Text extract:
___

The Company may purchase and/or sell Securities on the Client's behalf by placing instructions with itself, any member of the I-Access Group or any of its or their clients, whether acting as principals, underwriters, investment managers, merchant or commercial banks, registered or licensed deposit takers, brokers, dealers or otherwise, or with any other brokers or dealers, as the Company may in its sole discretion decide. The Client consents to the Company effecting any Transactions with or through itself, any member of the I-Access Group or any of its or their clients without prior disclosure to the Client on a case by case basis provided that such dealing is at a price and on terms no less favorable than that could reasonably have been effected with or through an independent third party. Neither the Company nor any member of the I-Access Group shall be liable to account to the Client for any profit, commission or remuneration or other benefit resulting from such Transaction.

3.20

Unless otherwise determined by the Company, the Client agrees that when the Company has executed a purchase or sale Transaction on the Client's behalf, the Client will by the due settlement date make payment to the Company against delivery of or credit to the Client's Account for purchased Securities, or make good delivery of sold Securities to the Company against payment (as the case may be). If the Client fails to do so, The Company is authorized to transfer and sell any purchased Securities or to borrow or purchase any sold Securities to meet the Client's obligations hereunder and the Client shall be responsible for any loss, costs, fees and expenses in connection with the Client's failure to meet such obligations by the due settlement date.

3.21

If the Client requests the Company to apply for Securities in a new issue for listing on any exchange, the Client:

(i)

authorises the Company (or any member of the I-Access Group) to make such application on the Client's behalf;

(ii)

warrants that the application for Securities made on the Client's behalf is the only application made or intended to be made for the Client's benefit or any person for whose benefit the Client has requested the application to be made;

(iii)

warrants that no other application is being made or is intended to be made by the Client or for the Client's benefit by any other person;

(iv)

authorises the Company (or such member of the I-Access Group) to represent and warrant on the application form that no other application is being made or is intended to be made by the Client or for the Client's benefit by any other person;

(v)

authorises the Company (or such member of the I-Access Group) to disclose that the application made by the Company (or such member of the I-Access Group) on the Client's behalf is the only application made or intended to be made for the Client's benefit or any person for whose benefit the Client has requested the application to be made;

(vi)

___

Requirements:
**a)** In the agreement text, by when must the Client pay for Securities the Company has bought on the Client's behalf?
**b)** Return the agreement text word for word between "Unless otherwise determined" and "due settlement date.", inclusive.

Provided material:
___

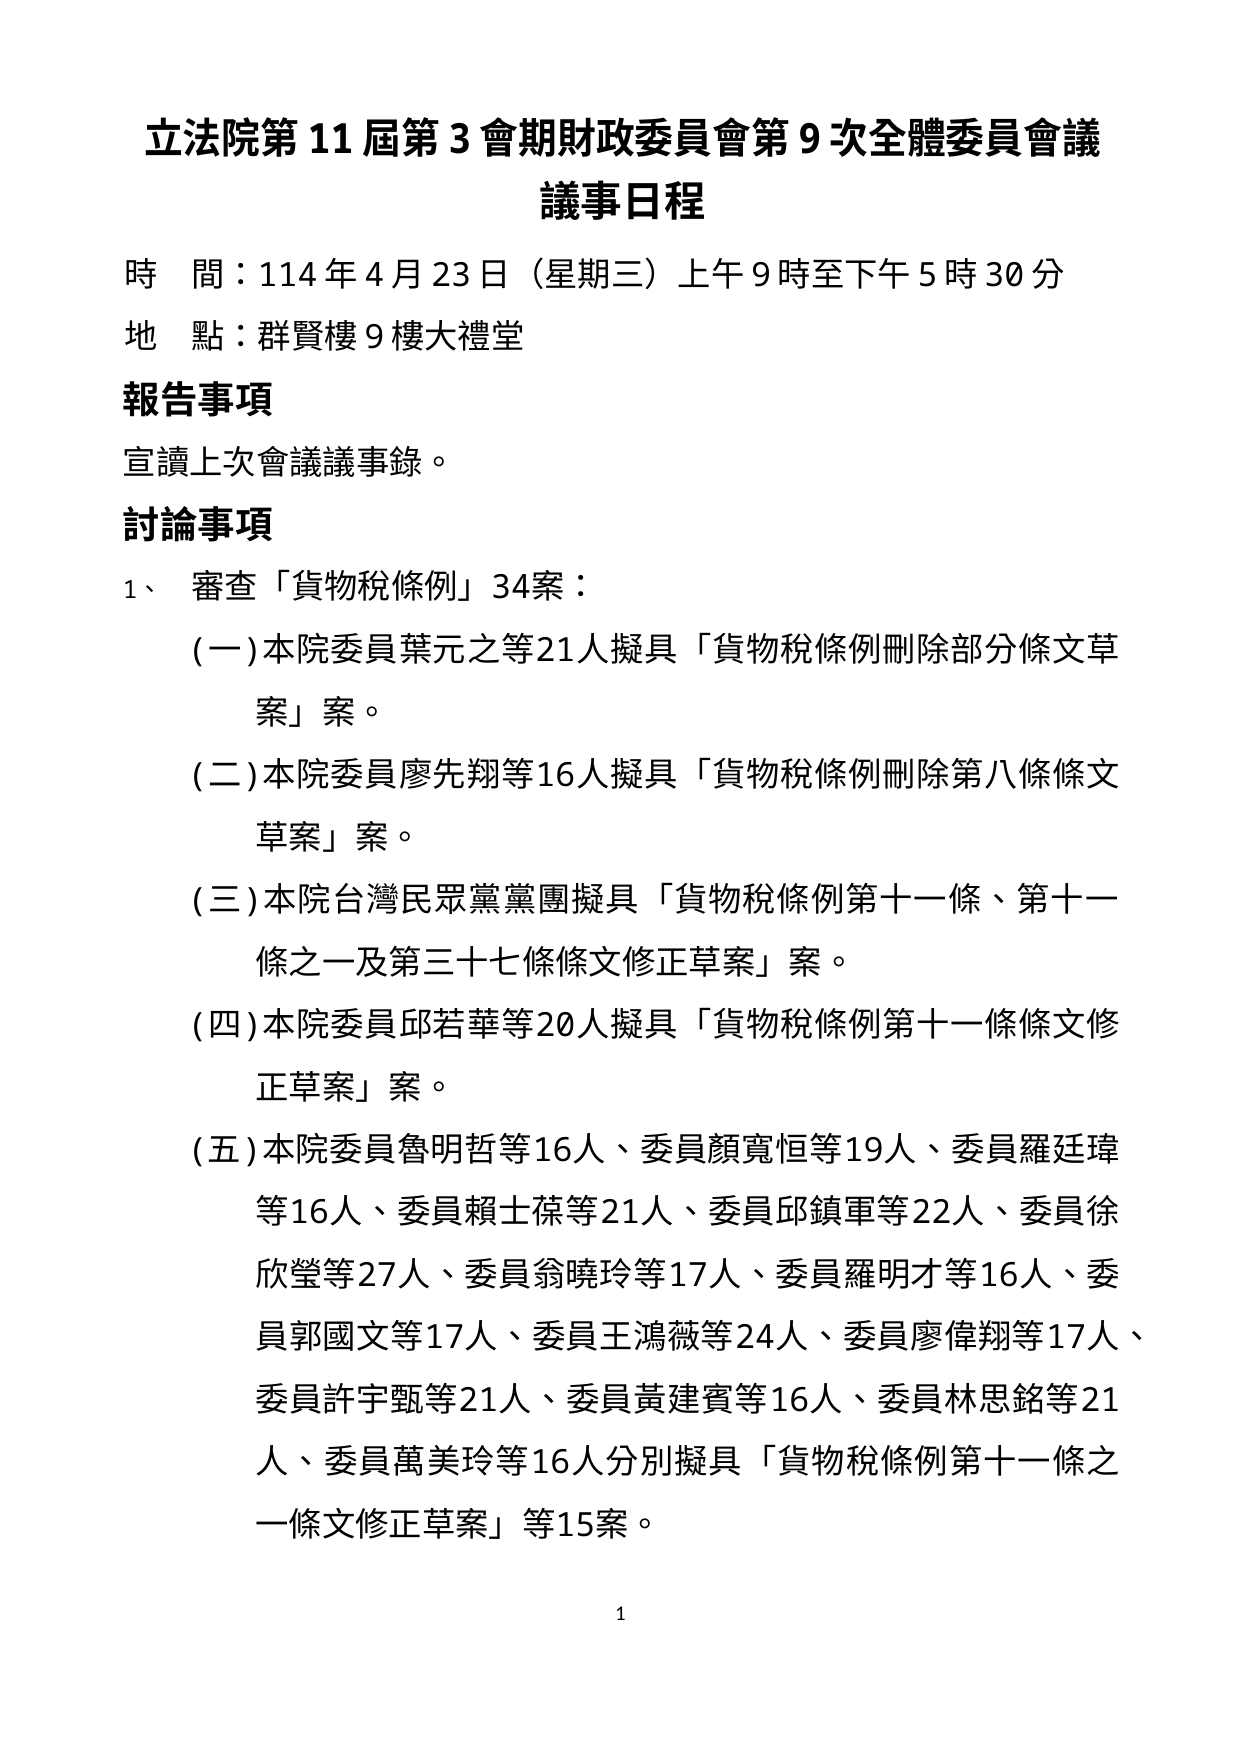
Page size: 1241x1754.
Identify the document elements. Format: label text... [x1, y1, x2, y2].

text (一)本院委員葉元之等21人擬具「貨物稅條例刪除部分條文草案」案。 [187, 605, 1120, 730]
text 宣讀上次會議議事錄。 [122, 418, 1120, 480]
text 報告事項 [122, 355, 1120, 418]
text 討論事項 [122, 480, 1120, 543]
text 時 間：114年4月23日（星期三）上午9時至下午5時30分 [124, 230, 1120, 293]
text (五)本院委員魯明哲等16人、委員顏寬恒等19人、委員羅廷瑋等16人、委員賴士葆等21人、委員邱鎮軍等22人、委員徐欣瑩等27人、委員翁曉玲等17人、委員羅明才等16人、委員郭國文等17人、委員王鴻薇等24人、委員廖偉翔等17人、委員許宇甄等21人、委員黃建賓等16人、委員林思銘等21人、委員萬美玲等16人分別擬具「貨物稅條例第十一條之一條文修正草案」等15案。 [187, 1105, 1120, 1543]
text (四)本院委員邱若華等20人擬具「貨物稅條例第十一條條文修正草案」案。 [187, 980, 1120, 1105]
list 審查「貨物稅條例」34案： [122, 543, 1120, 605]
text 地 點：群賢樓9樓大禮堂 [124, 293, 1120, 355]
text 立法院第11屆第3會期財政委員會第9次全體委員會議議事日程 [124, 94, 1120, 219]
text (二)本院委員廖先翔等16人擬具「貨物稅條例刪除第八條條文草案」案。 [187, 730, 1120, 855]
text (三)本院台灣民眾黨黨團擬具「貨物稅條例第十一條、第十一條之一及第三十七條條文修正草案」案。 [187, 855, 1120, 980]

___

Answers:
**a)** By the due settlement date.

**b)**
Unless otherwise determined by the Company, the Client agrees that when the Company has executed a purchase or sale Transaction on the Client's behalf, the Client will by the due settlement date make payment to the Company against delivery of or credit to the Client's Account for purchased Securities, or make good delivery of sold Securities to the Company against payment (as the case may be). If the Client fails to do so, The Company is authorized to transfer and sell any purchased Securities or to borrow or purchase any sold Securities to meet the Client's obligations hereunder and the Client shall be responsible for any loss, costs, fees and expenses in connection with the Client's failure to meet such obligations by the due settlement date.